İyi hatırlıyorum. 30 Nisan 2001 günüydü…
İstanbul’daydım. O gün İçişleri Bakanı Sadettin Tantan aradı. Tantan’ın telefondaki sesi iyi değildi. Çok kızgındı. Doğrudan konuya girdi:
“Fehmi Koru, bu yazıyı neden yazdı? Çok gizli bir operasyonumuzu deşifre etti.”
Fehmi Koru o gün, Yeni Şafak gazetesinde, “Taha Kıvanç” ismiyle yazdığı köşesinde bir belgeden alıntılar yapmıştı. Belgenin ismi şöyleydi:
“Ergenekon: Analiz, Yeniden Yapılanma, Yönetim ve Geliştirme Projesi, İstanbul, 29 Ekim 1999.”
Koru, köşesinde bu belgeyi yorumlarken, benim eski bir yazıma da atıf yapmıştı. Sadettin Tantan, o dönemde Fehmi Koru ile yakınlığımı biliyordu. O kızgınlıkla, “Fehmi Koru’yu kim kullanıyor?” gibi bir cümle kullandı.
Tantan’a, Fehmi Koru’nun kendisini kullandırmayacak kadar tecrübeli bir gazeteci olduğunu ifade edip şöyle dedim:
“Kendisine gelen bir belgeyi incelemiş ve yayınlamaya değer bulmuştur.”
Fehmi Koru, ertesi gün, yani 1 Mayıs 2001 günü, bu Ergenekon belgesine dair bir yazı daha yazdı.
Sadettin Tantan’la bu konuşmamızdan sonra, ben de Ergenekon belgesinin peşine düştüm. Elime ilk önce “Lobi, Aralık 1999” belgesi geçti. 25 sayfalık bu dökümanda Ergenekon’un, “Kemalist bir sivil lobi” teşkilatı kurup sivil hayatı ve ekonomiyi nasıl kotrol edeceği anlatılıyordu. Bir süre sonra, Fehmi Koru’nun yayınladığı “Ergenekon’un yeniden yapılanması” belgesine de ulaştım. O belge de 25 sayfaydı ve girişinde şöyle deniliyordu:
“Bu çalışmanın amacı, Atatürk ilkeleri doğrultusunda biçimlendirilmiş, Kemalizm’in tek, gerçek ve içtenlikli koruyucusu Türk Silahlı Kuvvetleri bünyesinde faaliyet gösteren Ergenekon’un reorganizasyonuna katkıda bulunabilmektir.”

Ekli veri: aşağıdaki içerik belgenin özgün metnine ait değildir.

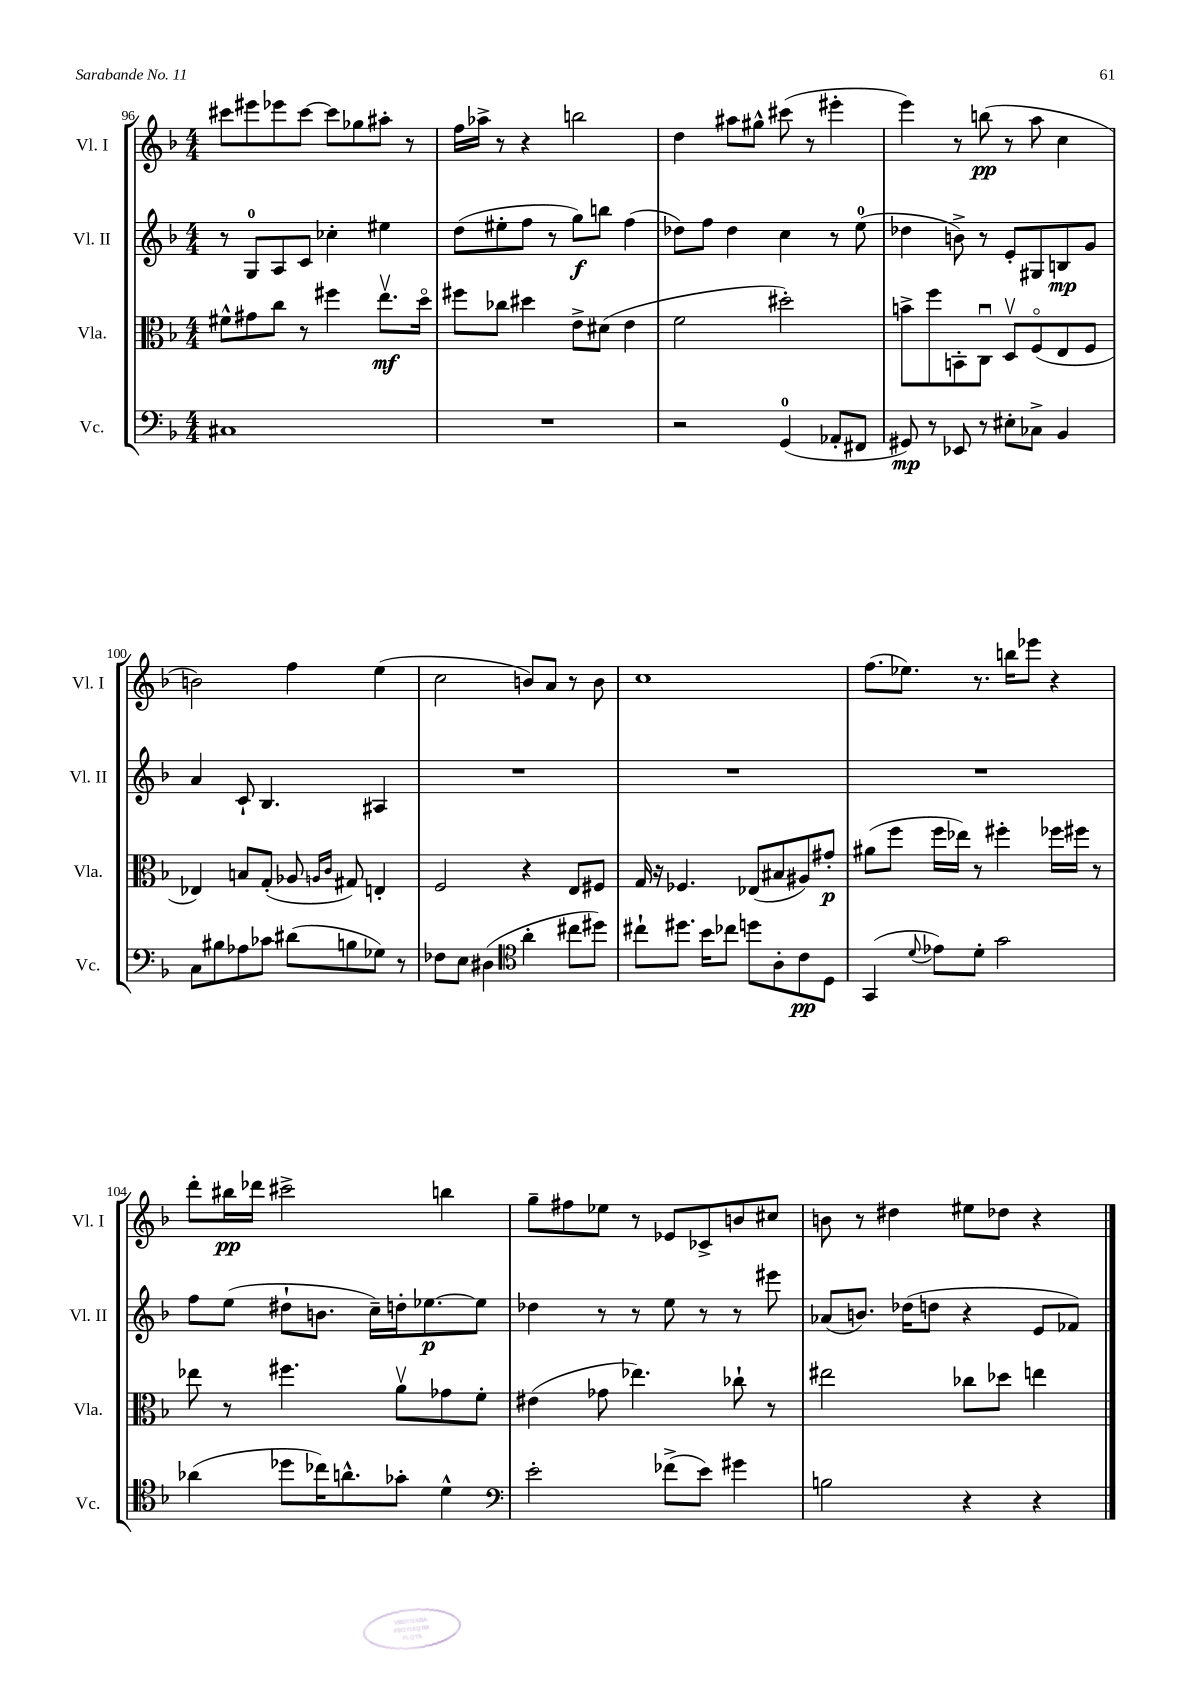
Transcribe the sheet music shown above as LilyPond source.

<<
\new StaffGroup <<
\new Staff = "s0" \with { instrumentName = "Vl. I" shortInstrumentName = "Vl. I" } {
    \clef treble \key f \major \numericTimeSignature \time 4/4
    cis'''8 eis'''8 ees'''8 cis'''8~ cis'''8 ges''8 ais''8-. r8 |
    f''16 aes''16-> r8 r4 b''2 |
    d''4 ais''8 gis''8-^ cis'''8( r8 eis'''4-. |
    e'''4) r8 b''8\pp( r8 a''8 c''4 |
    b'2) f''4 e''4( |
    c''2 b'8) a'8 r8 b'8 |
    c''1 |
    f''8.( ees''8.) r8. b''16 ees'''8 r4 |
    d'''8-. bis''16\pp des'''16 cis'''2-> b''4 |
    g''8-- fis''8 ees''8 r8 ees'8 ces'8-> b'8 cis''8 |
    b'8 r8 dis''4 eis''8 des''8 r4 \bar "|." |
}
\new Staff = "s1" \with { instrumentName = "Vl. II" shortInstrumentName = "Vl. II" } {
    \clef treble \key f \major \numericTimeSignature \time 4/4
    r8 g8-0 a8 c'8 ces''4-. eis''4 |
    d''8( eis''8-. f''8 r8 g''8\f) b''8 f''4( |
    des''8) f''8 des''4 c''4 r8 e''8-0( |
    des''4 b'8->) r8 e'8-. gis8 b8\mp g'8 |
    a'4 c'8-! bes4. ais4 |
    R1 |
    R1 |
    R1 |
    f''8 e''8( dis''8-! b'8. c''16--) d''16-. ees''8.~\p ees''8 |
    des''4 r8 r8 e''8 r8 r8 eis'''8 |
    aes'8( b'8.) des''16( d''8 r4 e'8 fes'8) \bar "|." |
}
\new Staff = "s2" \with { instrumentName = "Vla." shortInstrumentName = "Vla." } {
    \clef alto \key f \major \numericTimeSignature \time 4/4
    fis'8-^ gis'8 c''8 r8 fis''4 e''8.\upbow\mf d''16\flageolet |
    fis''8 ces''8 dis''4 e'8-> dis'8( e'4 |
    f'2 dis''2-.) |
    b'8-> f''8 b,8-. c8\downbow d8\upbow f8\flageolet( e8 f8 |
    ees4) b8 g8-.( aes8 \grace { a16 c'16 } gis8) e4-. |
    f2 r4 e8 fis8 |
    g16 r16 fes4. ees8( bis8 ais8) gis'8-.\p |
    ais'8( f''8 f''16 ees''16) r8 fis''4-. fes''16 fis''16 r8 |
    ees''8 r8 fis''4. a'8\upbow ges'8 f'8-. |
    eis'4( ges'8 ees''4.) ces''8-! r8 |
    eis''2 ces''8 des''8 e''4 \bar "|." |
}
\new Staff = "s3" \with { instrumentName = "Vc." shortInstrumentName = "Vc." } {
    \clef bass \key f \major \numericTimeSignature \time 4/4
    cis1 |
    R1 |
    r2 g,4-0( aes,8-. fis,8 |
    gis,8\mp) r8 ees,8 r8 eis8-. ces8-> bes,4 |
    c8 bis8 aes8 ces'8 dis'8( b8 ges8) r8 |
    fes8 e8 dis4( \clef tenor a'4-. cis''8 dis''8) |
    cis''8-! dis''8. bes'16 ces''8 d''8 a8-. c'8\pp d8 |
    g,4( \appoggiatura { d'8 } ees'8) d'8-. g'2 |
    aes'4( des''8 ces''16) a'8.-^ ges'8-. d'4-^ |
    \clef bass e'2-. fes'8->( e'8) gis'4 |
    b2 r4 r4 \bar "|." |
}
>>
>>
\layout { \context { \Score currentBarNumber = #96 } }
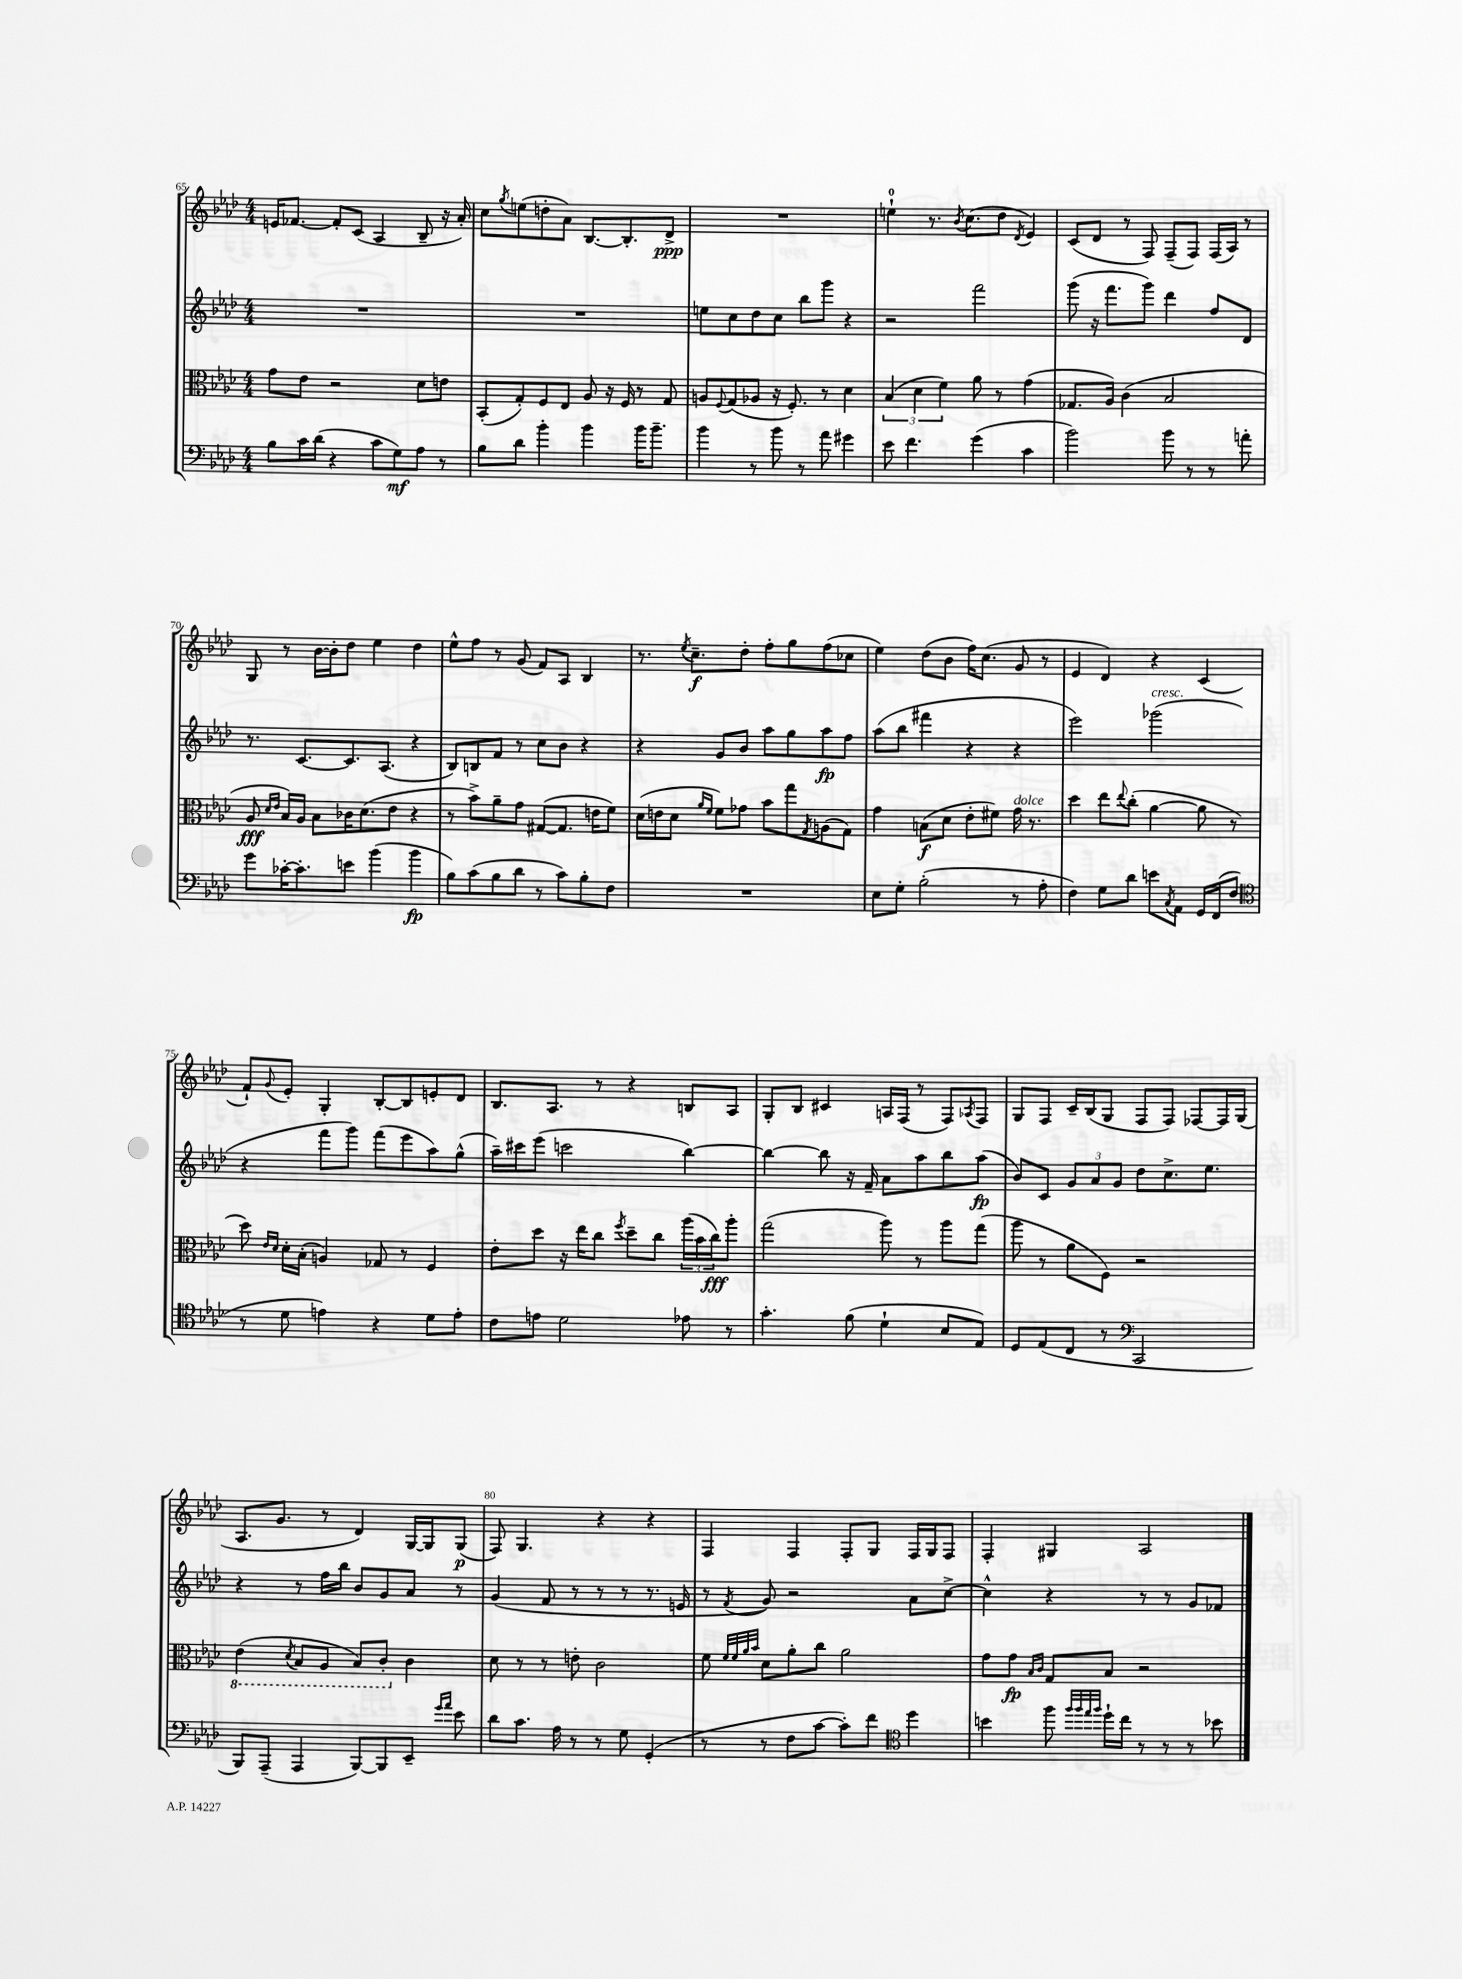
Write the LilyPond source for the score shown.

<<
\new StaffGroup <<
\new Staff = "s0" {
    \clef treble \key aes \major \numericTimeSignature \time 4/4
    e'16 fes'8.~ fes'8-. c'8( aes4 bes8-- r16 aes'16-.) |
    c''8 \acciaccatura { g''8 } e''8( d''8-. aes'8) bes8.~ bes8.-. des'8->\ppp |
    R1 |
    e''4-0-! r8. \acciaccatura { bes'8 } c''8.( des''8 \acciaccatura { des'8 } ees'4) |
    c'8( des'8 r8 f8) f8--( f8) f16( aes16) r8 |
    g8 r8 bes'16~ bes'16-. des''8 ees''4 des''4 |
    ees''8-^ f''8 r8 g'8( f'8) aes8 bes4 |
    r8. \acciaccatura { ees''8 } c''8.--\f des''8-. f''8-. g''8 f''8( ces''8 |
    ees''4) des''8( bes'8 f''16) c''8.( g'8 r8 |
    ees'4 des'4) r4 c'4( |
    f'8-!) \appoggiatura { g'8 } ees'8-. g4-. bes8~-. bes8 e'8-. des'8 |
    bes8. aes8. r8 r4 b8 aes8 |
    g8-. bes8 cis'4 a16 f16( r8 f8) \acciaccatura { aes8 } f8 |
    g8 f8 c'16-- bes16( g8 f8 f8) fes8~ fes16 g16( |
    aes8. g'8. r8 des'4) g16~ g16 g8\p( |
    f8) g4. r4 r4 |
    f4 f4 f8-. g8 f16 g16 f8 |
    f4-. gis4 aes2 \bar "|." |
}
\new Staff = "s1" {
    \clef treble \key aes \major \numericTimeSignature \time 4/4
    R1 |
    R1 |
    e''8 c''8 des''8 c''8 bes''8 g'''8 r4 |
    r2 f'''2 |
    g'''8( r16 f'''8. g'''8) des'''4 f''8 des'8 |
    r8. c'8.~ c'8. aes8.( r4 |
    bes8) b8 f'8 r8 c''8 bes'8 r4 |
    r4 g'8 bes'8 aes''8 g''8 aes''8\fp f''8 |
    aes''8( bes''8 fis'''4 r4 r4 |
    ees'''2) ges'''2^\markup { \italic "cresc." }( |
    r4 f'''8 g'''8) f'''8( ees'''8 aes''8) g''8-^( |
    aes''16--) cis'''16 ees'''8( c'''2 bes''4~) |
    bes''4~ bes''8 r16 f'16-- aes'8 aes''8 bes''8 aes''8\fp( |
    bes'8) c'8 \tuplet 3/2 { g'8 aes'8 g'8 } des''8 c''8.-> ees''8. |
    r4 r8 f''16 bes''16 bes'8 g'8 aes'8 r8 |
    g'4( f'8 r8 r8 r8 r8. e'16 |
    r8 \acciaccatura { f'8 } g'8) r2 aes'8 c''8~-> |
    c''4-^ r4 r8 r8 g'8 fes'8 \bar "|." |
}
\new Staff = "s2" {
    \clef alto \key aes \major \numericTimeSignature \time 4/4
    g'8 ees'8 r2 des'8 e'8 |
    bes,8-.( g8-.) f8 ees8 aes8 r16 f16 r8 g8 |
    a8 \appoggiatura { f8 } g8( aes8 r16 f8.-.) r8 des'4 |
    \tuplet 3/2 { bes4( des'4 f'4) } aes'8 r8 g'4( |
    ges8. aes16) c'4( bes2 |
    aes8\fff \grace { des'16 ees'16 } bes16) aes16 bes8 ces'16 des'8.( ees'8 r4 |
    r8 bes'8->) aes'8-- g'8 gis8~( gis8. e'16 f'8) |
    des'16( e'16 des'8 \grace { aes'16 f'16 } f'8) ges'8 bes'8 g''8 \acciaccatura { g8 } a8( g8) |
    g'4 b8\f( des'8 ees'8-. fis'8) g'16^\markup { \italic "dolce" } r8. |
    des''4 ees''8 \appoggiatura { ees''8 } c''8-.( aes'4~ aes'8 r8 |
    des''8) \grace { ees'16 des'16 } des'16-. bes16-.( a4) ges8 r8 f4 |
    ees'8-. des''8 r16 ees''16 c''8 \acciaccatura { f''8 } des''8-- c''8 \tuplet 3/2 { aes''16( bes'16 c''16\fff) } aes''8-. |
    g''2( aes''8) r8 aes''8 g''8( |
    aes''8 r8 aes'8 f8) r2 |
    \ottava #-1 ees4( \acciaccatura { des8 } bes,8 aes,8 bes,8) c8-. \ottava #0 c'4 |
    des'8 r8 r8 e'8-. c'2 |
    f'8 \grace { f'32 f'32 aes'32 bes'32 } des'8 aes'8-. c''8 aes'2 |
    g'8 g'8\fp \grace { bes16 c'16 } g8 bes8 r2 \bar "|." |
}
\new Staff = "s3" {
    \clef bass \key aes \major \numericTimeSignature \time 4/4
    bes8 c'16 des'16( r4 c'8 g8\mf) aes8 r8 |
    bes8 des'8 bes'4-. bes'4 bes'16 bes'8.-- |
    bes'4 r8 bes'8 r8 aes'8 gis'4 |
    ees'8 f'4. g'4( c'4 |
    bes'2) bes'8 r8 r8 a'8-. |
    g'8 ces'16~-. ces'8.-. e'8 bes'4( bes'4\fp |
    bes8) c'8( bes8 des'8 r8 c'8) bes8-. f8 |
    R1 |
    ees8 g8-. bes2-.( r8 aes8-. |
    f4) g8 des'8 e'8 \acciaccatura { c8 } aes,8 g,16 f,16( f8 |
    \clef tenor r8 des'8 e'4) r4 des'8 e'8-. |
    c'8 e'8 des'2 ees'8 r8 |
    g'4.-. f'8( des'4-! bes8 ees8) |
    des8 ees8( c8 r8 \clef bass c,2 |
    bes,,8) aes,,8--( aes,,4 bes,,8~) bes,,8 ees,8-- \grace { g'16 aes'16 } ees'8 |
    des'8 c'8. aes16 r8 r8 g8 g,4-.( |
    r8 r8 f8 c'8~ c'8-.) f'8 \clef tenor des''4 |
    b'4 f''8 \grace { f''32 f''32 ees''32 f''32 } des''16-! c''16 r8 r8 r8 bes'8 \bar "|." |
}
>>
>>
\layout { \context { \Score currentBarNumber = #65 \override BarNumber.break-visibility = ##(#f #t #t) barNumberVisibility = #(every-nth-bar-number-visible 5) } }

Belgeye göre, TSK bünyesinde faaliyet gösteren Ergenekon, her zamankinden çok daha fazla Türkiye Cumhuriyeti için “hayati bir önem” ifade etmekteydi.
Her iki belgenin de kapak sayfasında birer “Atatürk” resmi vardı.
Peki, İçişleri Bakanı Sadettin Tantan’ın “deşifre oldu” dediği çok gizli operasyon kimlere yönelikti? Tantan, ısrarlı sorularıma net cevaplar vermiyordu. Meselenin özü bir süre sonra anlaşıldı.
Kısaca özetleyeyim:
İstanbul Emniyeti; Fehmi Koru’nun Ergenekon belgesini yayınlamasından iki ay önce, 2 Mart 2001 günü, “otomobil kaçakçılığı” ile ilgili bir operasyon yapıyor. Gözaltına alınan kişilerden biri, o güne kadar henüz Türkiye’de kimsenin tanımadığı, 29 yaşındaki Tuncay Güney.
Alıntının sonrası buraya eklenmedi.